Good evening lightlover. Damn but you did some searching. I bought 4 of those Duro-test bulbs a few years back. *$50 BUCKS*. I must admit that the spectrum output was much more pleasent to the eye but not 3X times more as the price.
Have you looked at the OTT line of lamps? I used one at a gem shop to examine some stones and it simulated daylight very well. Also pricy.(the lamp that is)


----------



## sunspot (Jan 23, 2002)

Mark. Tell me more about the 3500deg lamps. What brand or how can I tell the degree?
Thanks. Dana


----------



## **DONOTDELETE** (Apr 21, 2002)

for something bigger & brighter look at the metal halide lamps. I got a 400w metal halide lamp from a fish supply place to use on my wife's orchid's. The lamp REALLY lit up the room & the orchids loved it.

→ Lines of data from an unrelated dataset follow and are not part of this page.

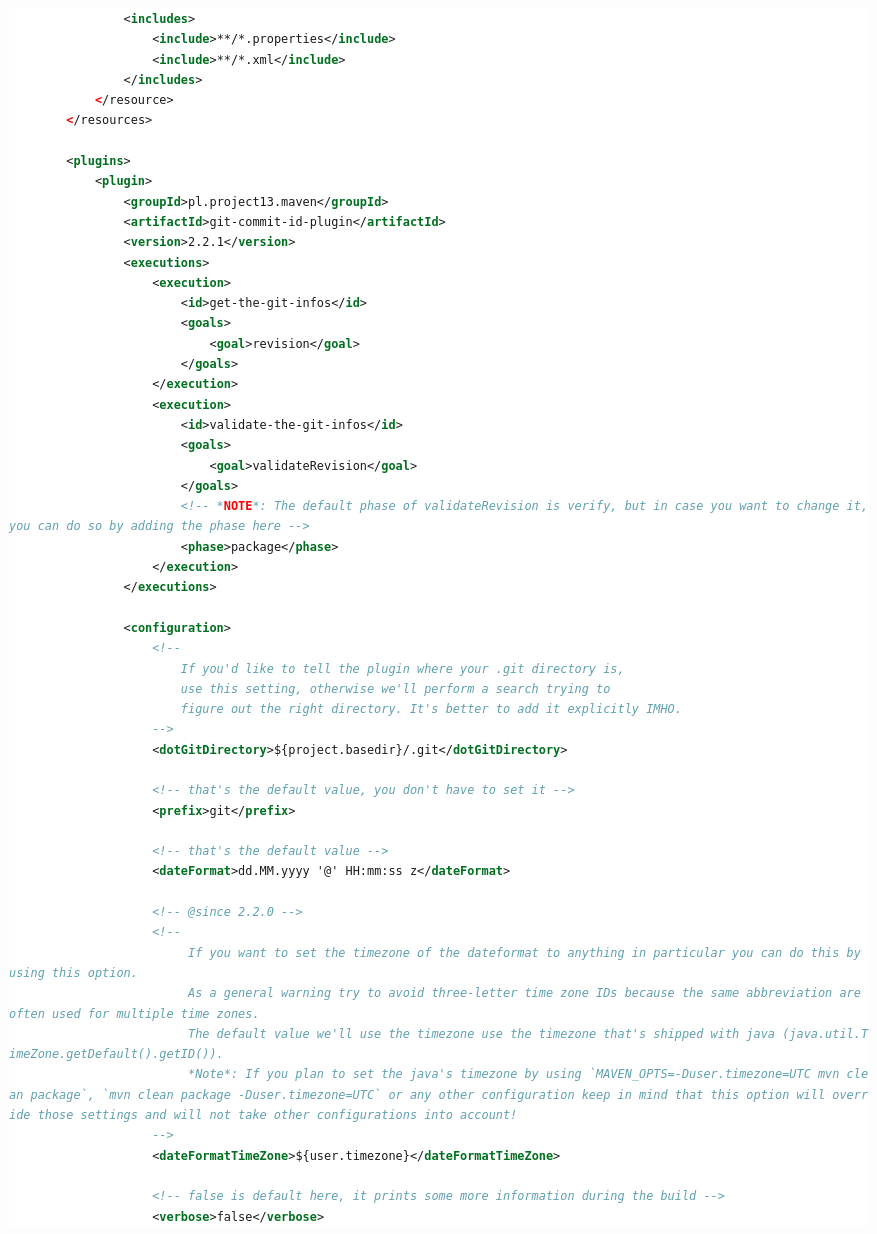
 ```xml
                <includes>
                    <include>**/*.properties</include>
                    <include>**/*.xml</include>
                </includes>
            </resource>
        </resources>

        <plugins>
            <plugin>
                <groupId>pl.project13.maven</groupId>
                <artifactId>git-commit-id-plugin</artifactId>
                <version>2.2.1</version>
                <executions>
                    <execution>
                        <id>get-the-git-infos</id>
                        <goals>
                            <goal>revision</goal>
                        </goals>
                    </execution>
                    <execution>
                        <id>validate-the-git-infos</id>
                        <goals>
                            <goal>validateRevision</goal>
                        </goals>
                        <!-- *NOTE*: The default phase of validateRevision is verify, but in case you want to change it, you can do so by adding the phase here -->
                        <phase>package</phase>
                    </execution>
                </executions>

                <configuration>
                    <!--
                        If you'd like to tell the plugin where your .git directory is,
                        use this setting, otherwise we'll perform a search trying to
                        figure out the right directory. It's better to add it explicitly IMHO.
                    -->
                    <dotGitDirectory>${project.basedir}/.git</dotGitDirectory>

                    <!-- that's the default value, you don't have to set it -->
                    <prefix>git</prefix>

                    <!-- that's the default value -->
                    <dateFormat>dd.MM.yyyy '@' HH:mm:ss z</dateFormat>

                    <!-- @since 2.2.0 -->
                    <!-- 
                         If you want to set the timezone of the dateformat to anything in particular you can do this by using this option. 
                         As a general warning try to avoid three-letter time zone IDs because the same abbreviation are often used for multiple time zones. 
                         The default value we'll use the timezone use the timezone that's shipped with java (java.util.TimeZone.getDefault().getID()). 
                         *Note*: If you plan to set the java's timezone by using `MAVEN_OPTS=-Duser.timezone=UTC mvn clean package`, `mvn clean package -Duser.timezone=UTC` or any other configuration keep in mind that this option will override those settings and will not take other configurations into account!
                    -->
                    <dateFormatTimeZone>${user.timezone}</dateFormatTimeZone>

                    <!-- false is default here, it prints some more information during the build -->
                    <verbose>false</verbose>

```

You could drive down our street at night and pick out our house a block away. It was a converted upstairs loft for the orchid room. We had tried some regular lights & fluorescents but they didn't come close to the great light from this 400 watt beast. We carefully selected the bulb to be "daylight" spectrum. It wasn't cheap but it sure was effective.


----------



## busbar (Apr 23, 2002)

LS-- 

Just as long as no one thinks the MH lamp is being used for 'herbal' purposes.


----------



## Evan (Apr 27, 2002)

I've tried warm white vs. cool white, but in fact my eyes adapt very quickly so that if I've been in a room a while I couldn't say which was being used if all the lights are the same. On the other hand I really like the GE F40SP65, "Daylight". It is bright, efficient, and a little blueish. It makes "cool White" look yellow.


----------



## snakebite (Apr 28, 2002)

i tried some ott tubes in my workshop lights when a local store went out of business.
made a big difference.no longer needed to go outside to read resistor color codes right.
went back a few days later and bought them out when i saw the 90%markdown that made them less than a buck ea.
even put one in the boa cage and noticed that they would stretch out under it in the morning when the timer turned it on.they never did that with the coolwhite that was in the fixture when i converted the display case.


----------